Press Information Bureau
Government of India
Ministry of Finance
Government of India
Ministry of Finance
01-November-2017 17:08 IST
Maximum
age of joining National Pension System (NPS) increased from the existing 60
years to 65 years under NPS- Private Sector.
In
continuance of the several initiatives under taken by Pension Fund Regulatory
and Development Authority (PFRDA) during the last few years to increase the
pension coverage in the country, PFRDA has now increased the maximum age of
joining under NPS-Private Sector (i.e. All Citizen and Corporate Model) from
the existing 60 years to 65 years of age.
Now, any Indian Citizen, resident or non-resident, between the age of 60- 65
years, can also join NPS and continue up to the age of 70 years in NPS. With
this increase of joining age, the subscribers who are willing to join NPS at
the later stage of life will be able to avail the benefits of NPS.

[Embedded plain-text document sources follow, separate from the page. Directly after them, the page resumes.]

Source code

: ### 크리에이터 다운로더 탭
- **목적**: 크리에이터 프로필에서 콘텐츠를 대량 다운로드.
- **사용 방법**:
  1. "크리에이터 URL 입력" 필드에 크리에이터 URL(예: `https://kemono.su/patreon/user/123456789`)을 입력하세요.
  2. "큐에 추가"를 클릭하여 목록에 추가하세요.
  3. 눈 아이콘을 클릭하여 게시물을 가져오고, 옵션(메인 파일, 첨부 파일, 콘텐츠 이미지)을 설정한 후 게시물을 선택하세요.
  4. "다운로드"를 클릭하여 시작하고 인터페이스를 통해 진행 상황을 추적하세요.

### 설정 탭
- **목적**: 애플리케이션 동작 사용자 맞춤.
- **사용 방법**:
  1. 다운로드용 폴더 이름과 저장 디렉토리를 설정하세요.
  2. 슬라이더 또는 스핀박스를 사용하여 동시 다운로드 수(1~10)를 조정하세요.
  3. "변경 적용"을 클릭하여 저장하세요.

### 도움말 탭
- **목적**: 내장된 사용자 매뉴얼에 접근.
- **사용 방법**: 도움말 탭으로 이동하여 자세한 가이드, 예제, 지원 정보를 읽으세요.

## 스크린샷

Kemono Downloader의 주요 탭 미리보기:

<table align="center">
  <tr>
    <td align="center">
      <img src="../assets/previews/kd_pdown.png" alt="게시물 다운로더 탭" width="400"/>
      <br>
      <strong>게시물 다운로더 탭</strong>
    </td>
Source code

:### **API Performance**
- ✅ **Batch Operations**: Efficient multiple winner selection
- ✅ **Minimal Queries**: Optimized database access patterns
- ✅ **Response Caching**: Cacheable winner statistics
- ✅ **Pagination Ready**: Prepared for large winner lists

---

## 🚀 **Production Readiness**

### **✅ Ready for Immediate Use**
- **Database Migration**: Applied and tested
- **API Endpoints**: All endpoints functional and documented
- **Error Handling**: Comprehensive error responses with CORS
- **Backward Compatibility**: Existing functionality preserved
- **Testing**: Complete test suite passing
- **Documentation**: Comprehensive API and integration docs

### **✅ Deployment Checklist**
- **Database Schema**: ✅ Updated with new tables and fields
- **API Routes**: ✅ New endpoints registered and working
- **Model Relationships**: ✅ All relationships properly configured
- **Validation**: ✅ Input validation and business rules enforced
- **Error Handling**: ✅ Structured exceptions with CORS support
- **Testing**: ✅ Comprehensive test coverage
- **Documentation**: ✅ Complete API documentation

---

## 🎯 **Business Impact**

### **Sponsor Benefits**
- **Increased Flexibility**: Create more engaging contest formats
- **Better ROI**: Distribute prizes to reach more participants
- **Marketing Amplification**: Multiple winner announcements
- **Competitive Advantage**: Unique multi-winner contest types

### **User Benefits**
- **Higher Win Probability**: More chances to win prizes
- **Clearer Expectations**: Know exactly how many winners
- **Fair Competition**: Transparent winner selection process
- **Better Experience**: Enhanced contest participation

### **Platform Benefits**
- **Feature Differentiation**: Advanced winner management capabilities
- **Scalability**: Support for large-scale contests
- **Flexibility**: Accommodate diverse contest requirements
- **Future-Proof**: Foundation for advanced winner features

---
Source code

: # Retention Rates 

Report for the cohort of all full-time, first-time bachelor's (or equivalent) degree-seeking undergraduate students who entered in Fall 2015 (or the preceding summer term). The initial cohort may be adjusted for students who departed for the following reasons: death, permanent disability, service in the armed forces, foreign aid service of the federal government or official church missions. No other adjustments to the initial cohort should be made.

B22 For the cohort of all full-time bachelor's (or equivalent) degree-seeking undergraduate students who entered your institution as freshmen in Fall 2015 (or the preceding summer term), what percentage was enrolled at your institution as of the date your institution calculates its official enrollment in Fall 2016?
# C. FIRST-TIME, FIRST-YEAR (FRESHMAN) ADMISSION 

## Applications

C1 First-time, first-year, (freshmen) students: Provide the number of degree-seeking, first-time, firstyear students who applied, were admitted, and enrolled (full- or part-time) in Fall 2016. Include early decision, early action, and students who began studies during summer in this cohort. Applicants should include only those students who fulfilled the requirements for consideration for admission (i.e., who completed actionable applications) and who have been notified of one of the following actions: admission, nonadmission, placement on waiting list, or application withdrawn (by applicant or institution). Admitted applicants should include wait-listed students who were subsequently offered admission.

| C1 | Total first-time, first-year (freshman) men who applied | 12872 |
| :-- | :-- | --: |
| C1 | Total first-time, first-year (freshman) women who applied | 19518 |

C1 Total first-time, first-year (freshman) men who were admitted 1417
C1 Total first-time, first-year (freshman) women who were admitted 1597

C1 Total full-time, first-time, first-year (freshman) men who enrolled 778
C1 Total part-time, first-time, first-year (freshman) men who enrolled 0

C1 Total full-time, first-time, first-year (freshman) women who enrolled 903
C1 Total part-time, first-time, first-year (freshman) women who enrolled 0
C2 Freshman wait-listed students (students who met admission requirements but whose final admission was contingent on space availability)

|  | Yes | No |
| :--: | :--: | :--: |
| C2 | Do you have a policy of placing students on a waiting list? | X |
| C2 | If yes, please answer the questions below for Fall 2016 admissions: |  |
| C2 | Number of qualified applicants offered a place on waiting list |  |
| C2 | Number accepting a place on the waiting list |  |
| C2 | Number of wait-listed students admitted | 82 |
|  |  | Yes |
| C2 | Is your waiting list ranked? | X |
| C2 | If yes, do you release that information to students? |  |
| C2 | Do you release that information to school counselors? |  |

NPS provides a very robust platform to the subscriber to save for his/her old
age income security. Due to the better healthcare facilities and increased
fitness, along with the opportunities and avenues available in the private
sector as well as in the capacity of self-employment, more and more people in
their late 50s or 60s are now living an active life allowing them to be
employed productively.
The subscriber joining NPS beyond the age of 60 years will have the same choice
of the Pension Fund as well as the investment choice as is available under the
NPS for subscribers joining NPS before the age of 60 years.
Subscriber joining NPS after the age of 60 years will have an option of normal
exit from NPS after completion of 3 years in NPS. In this case, the subscriber
will be required to utilize at least 40% of the corpus for purchase of annuity
and the remaining amount can be withdrawn in lump-sum.
In case of such subscriber willing to exit from NPS before completion of 3
years in the NPS, he/she will be allowed to do so, but in such case, the
subscriber will have to utilize at-least 80% of the corpus for purchase of
annuity and the remaining can be withdrawn in lumpsum.
In case of unfortunate death of the subscriber during his stay in NPS, the
entire corpus will be paid to the nominee of the subscriber.
The increase in joining age will provide the options to the subscribers who are
at the fag-end of the employment and expecting lump-sum amount at the time of
retirement, but willing to defer their retirement planning for future, to open
the NPS account and contribute the lump-sum corpus to NPS for better fund
management by Professional Fund Manager to fetch better returns and plan for
the regular income after some time. The Annuity rates available in the older
age fetch better annuities than that at the age of 60 or less age.
This
initiative will allow a larger segment of the society particularly senior
citizens to reap the benefits of NPS and plan for their regular income.